The Harris Co. Sheriff's Office and Detention Facility in Houston.

*Correction appended

When a federal judge ruled this year that Harris County wrongfully held poor misdemeanor defendants in jail while awaiting trial, she placed the responsibility of issuing her mandated bail orders in the unpracticed hands of the county sheriff’s office.

The county courts, which usually make bail decisions, were largely untargeted in the order regarding their judicial discretion, and so they have focused their efforts on reforms they implemented a month after the judge’s ruling took effect.

That combination has led to confusion within the state’s largest pretrial system, and the blame for any failure shifts depending on who’s talking. One data point that has come out from the county shows more than 40 percent of the court-mandated bonds issued by the sheriff were forfeited because defendants didn't show up to their hearings. Supporters of the order say these numbers are inflated because those released by the sheriff are often given wrong court dates upon their release from jail.

──────

Tasks —
1 - Based on the Harris County bail passage, do the statements below agree with it? (a) The federal judge gave the county courts responsibility for issuing her mandated bail orders. (b) More than 40 percent of the court-mandated bonds issued by the sheriff were forfeited. (c) The county courts put their reforms in place a month after the judge's ruling took effect.
2 - In the Harris County bail passage, why do supporters of the order say the forfeiture numbers are inflated?
3 - Extract the part of the Harris County bail passage between "The Harris Co. Sheriff's" and "ruling took effect.", inclusive.

Given records —
──────

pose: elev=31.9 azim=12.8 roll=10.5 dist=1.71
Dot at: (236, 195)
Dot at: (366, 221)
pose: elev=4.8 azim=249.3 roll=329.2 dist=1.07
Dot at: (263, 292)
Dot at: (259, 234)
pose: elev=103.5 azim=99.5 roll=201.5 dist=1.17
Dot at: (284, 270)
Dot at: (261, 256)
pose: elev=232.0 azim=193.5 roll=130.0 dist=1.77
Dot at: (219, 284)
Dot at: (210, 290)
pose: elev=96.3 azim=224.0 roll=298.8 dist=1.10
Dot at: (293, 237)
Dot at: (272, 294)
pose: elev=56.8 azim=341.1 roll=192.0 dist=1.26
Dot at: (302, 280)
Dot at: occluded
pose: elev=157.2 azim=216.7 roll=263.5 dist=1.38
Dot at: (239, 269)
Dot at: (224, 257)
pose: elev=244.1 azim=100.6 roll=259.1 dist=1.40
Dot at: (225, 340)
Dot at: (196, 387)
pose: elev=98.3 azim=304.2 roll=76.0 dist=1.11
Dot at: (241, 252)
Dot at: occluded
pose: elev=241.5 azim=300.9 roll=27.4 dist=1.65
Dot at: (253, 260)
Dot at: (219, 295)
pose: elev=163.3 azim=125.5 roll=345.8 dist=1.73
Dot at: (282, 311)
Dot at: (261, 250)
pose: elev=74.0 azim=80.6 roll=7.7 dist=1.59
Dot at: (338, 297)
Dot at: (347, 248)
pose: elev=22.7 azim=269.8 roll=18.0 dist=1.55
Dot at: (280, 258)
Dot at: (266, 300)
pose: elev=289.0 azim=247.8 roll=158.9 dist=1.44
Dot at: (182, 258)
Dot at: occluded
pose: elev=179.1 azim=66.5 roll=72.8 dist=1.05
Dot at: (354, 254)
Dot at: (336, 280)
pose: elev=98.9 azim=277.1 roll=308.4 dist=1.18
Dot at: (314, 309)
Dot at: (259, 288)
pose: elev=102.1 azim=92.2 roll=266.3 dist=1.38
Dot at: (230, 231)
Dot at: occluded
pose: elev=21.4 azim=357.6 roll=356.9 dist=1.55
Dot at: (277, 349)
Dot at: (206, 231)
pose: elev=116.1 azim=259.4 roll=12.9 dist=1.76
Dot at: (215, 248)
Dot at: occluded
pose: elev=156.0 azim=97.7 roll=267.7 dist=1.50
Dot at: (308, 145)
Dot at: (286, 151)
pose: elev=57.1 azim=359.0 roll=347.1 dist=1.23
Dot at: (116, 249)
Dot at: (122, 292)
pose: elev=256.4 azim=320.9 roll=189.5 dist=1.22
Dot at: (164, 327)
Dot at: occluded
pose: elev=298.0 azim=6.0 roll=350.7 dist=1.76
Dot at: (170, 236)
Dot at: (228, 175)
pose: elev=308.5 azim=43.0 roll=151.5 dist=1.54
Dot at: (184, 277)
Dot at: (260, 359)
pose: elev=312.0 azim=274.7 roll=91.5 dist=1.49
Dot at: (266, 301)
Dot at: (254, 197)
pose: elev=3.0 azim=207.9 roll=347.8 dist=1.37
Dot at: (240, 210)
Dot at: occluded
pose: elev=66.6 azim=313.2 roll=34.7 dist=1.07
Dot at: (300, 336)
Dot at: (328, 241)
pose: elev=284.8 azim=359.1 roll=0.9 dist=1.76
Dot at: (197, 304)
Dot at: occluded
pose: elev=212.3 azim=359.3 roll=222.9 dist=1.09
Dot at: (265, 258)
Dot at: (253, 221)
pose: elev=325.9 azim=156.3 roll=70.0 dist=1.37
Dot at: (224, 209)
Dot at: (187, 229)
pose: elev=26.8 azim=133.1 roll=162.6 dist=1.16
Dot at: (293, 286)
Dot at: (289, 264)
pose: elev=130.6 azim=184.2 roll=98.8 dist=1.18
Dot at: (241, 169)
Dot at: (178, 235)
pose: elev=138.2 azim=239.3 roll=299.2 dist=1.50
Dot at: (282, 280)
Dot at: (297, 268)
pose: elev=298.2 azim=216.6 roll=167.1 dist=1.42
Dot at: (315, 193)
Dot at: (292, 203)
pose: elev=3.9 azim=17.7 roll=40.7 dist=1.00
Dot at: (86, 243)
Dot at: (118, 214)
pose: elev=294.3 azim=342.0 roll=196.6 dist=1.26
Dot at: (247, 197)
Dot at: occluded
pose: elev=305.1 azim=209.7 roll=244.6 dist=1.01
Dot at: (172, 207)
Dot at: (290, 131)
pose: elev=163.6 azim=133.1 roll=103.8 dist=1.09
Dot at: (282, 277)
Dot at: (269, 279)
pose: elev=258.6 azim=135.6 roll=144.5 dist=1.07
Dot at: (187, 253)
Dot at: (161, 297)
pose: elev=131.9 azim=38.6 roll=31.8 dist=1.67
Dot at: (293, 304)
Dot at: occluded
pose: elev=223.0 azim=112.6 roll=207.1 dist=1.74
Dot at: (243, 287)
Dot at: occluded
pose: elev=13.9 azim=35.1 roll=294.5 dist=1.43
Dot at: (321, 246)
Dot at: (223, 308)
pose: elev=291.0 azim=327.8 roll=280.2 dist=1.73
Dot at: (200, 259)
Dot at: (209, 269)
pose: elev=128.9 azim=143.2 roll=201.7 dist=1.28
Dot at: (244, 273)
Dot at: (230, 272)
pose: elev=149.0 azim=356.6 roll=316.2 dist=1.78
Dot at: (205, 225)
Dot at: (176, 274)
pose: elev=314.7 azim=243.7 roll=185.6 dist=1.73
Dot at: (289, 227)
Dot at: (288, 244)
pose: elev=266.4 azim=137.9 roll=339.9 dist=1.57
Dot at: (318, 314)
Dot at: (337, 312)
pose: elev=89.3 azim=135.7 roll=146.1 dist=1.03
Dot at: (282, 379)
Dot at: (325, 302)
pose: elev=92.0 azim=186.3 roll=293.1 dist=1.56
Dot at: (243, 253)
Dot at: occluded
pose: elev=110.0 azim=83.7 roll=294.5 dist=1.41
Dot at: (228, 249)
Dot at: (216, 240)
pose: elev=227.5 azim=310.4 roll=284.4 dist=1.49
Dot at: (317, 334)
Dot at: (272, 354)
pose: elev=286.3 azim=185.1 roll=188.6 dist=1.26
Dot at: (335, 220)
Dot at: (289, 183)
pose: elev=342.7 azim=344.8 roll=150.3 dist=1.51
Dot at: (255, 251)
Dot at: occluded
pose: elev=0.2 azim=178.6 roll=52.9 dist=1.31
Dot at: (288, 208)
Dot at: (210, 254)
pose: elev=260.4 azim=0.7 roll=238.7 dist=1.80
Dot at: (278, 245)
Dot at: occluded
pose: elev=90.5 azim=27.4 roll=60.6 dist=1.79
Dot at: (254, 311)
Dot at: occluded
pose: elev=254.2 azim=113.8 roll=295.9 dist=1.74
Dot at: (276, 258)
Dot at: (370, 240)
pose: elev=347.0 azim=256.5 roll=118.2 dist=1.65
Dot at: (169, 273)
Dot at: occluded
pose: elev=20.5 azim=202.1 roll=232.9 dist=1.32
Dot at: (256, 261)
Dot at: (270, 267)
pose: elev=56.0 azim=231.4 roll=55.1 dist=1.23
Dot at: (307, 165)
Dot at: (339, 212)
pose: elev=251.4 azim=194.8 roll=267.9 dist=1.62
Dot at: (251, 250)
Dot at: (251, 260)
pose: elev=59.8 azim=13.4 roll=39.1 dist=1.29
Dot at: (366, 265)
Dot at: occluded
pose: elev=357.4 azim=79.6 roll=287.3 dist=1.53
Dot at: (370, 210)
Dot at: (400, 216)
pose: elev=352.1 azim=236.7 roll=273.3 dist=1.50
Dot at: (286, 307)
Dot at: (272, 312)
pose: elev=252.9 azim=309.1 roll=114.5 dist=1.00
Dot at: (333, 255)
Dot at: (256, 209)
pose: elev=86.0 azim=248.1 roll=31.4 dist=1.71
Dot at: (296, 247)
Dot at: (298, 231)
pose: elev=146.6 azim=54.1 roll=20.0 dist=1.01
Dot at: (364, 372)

──────

Answers to the problems —
1 -
(a) No: "she placed the responsibility of issuing her mandated bail orders in the unpracticed hands of the county sheriff’s office."
(b) Yes: "more than 40 percent of the court-mandated bonds issued by the sheriff were forfeited because defendants didn't show up to their hearings."
(c) Yes: "reforms they implemented a month after the judge’s ruling took effect."

2 - People released by the sheriff are often given wrong court dates when they leave jail.

3 -
The Harris Co. Sheriff's Office and Detention Facility in Houston.

*Correction appended

When a federal judge ruled this year that Harris County wrongfully held poor misdemeanor defendants in jail while awaiting trial, she placed the responsibility of issuing her mandated bail orders in the unpracticed hands of the county sheriff’s office.

The county courts, which usually make bail decisions, were largely untargeted in the order regarding their judicial discretion, and so they have focused their efforts on reforms they implemented a month after the judge’s ruling took effect.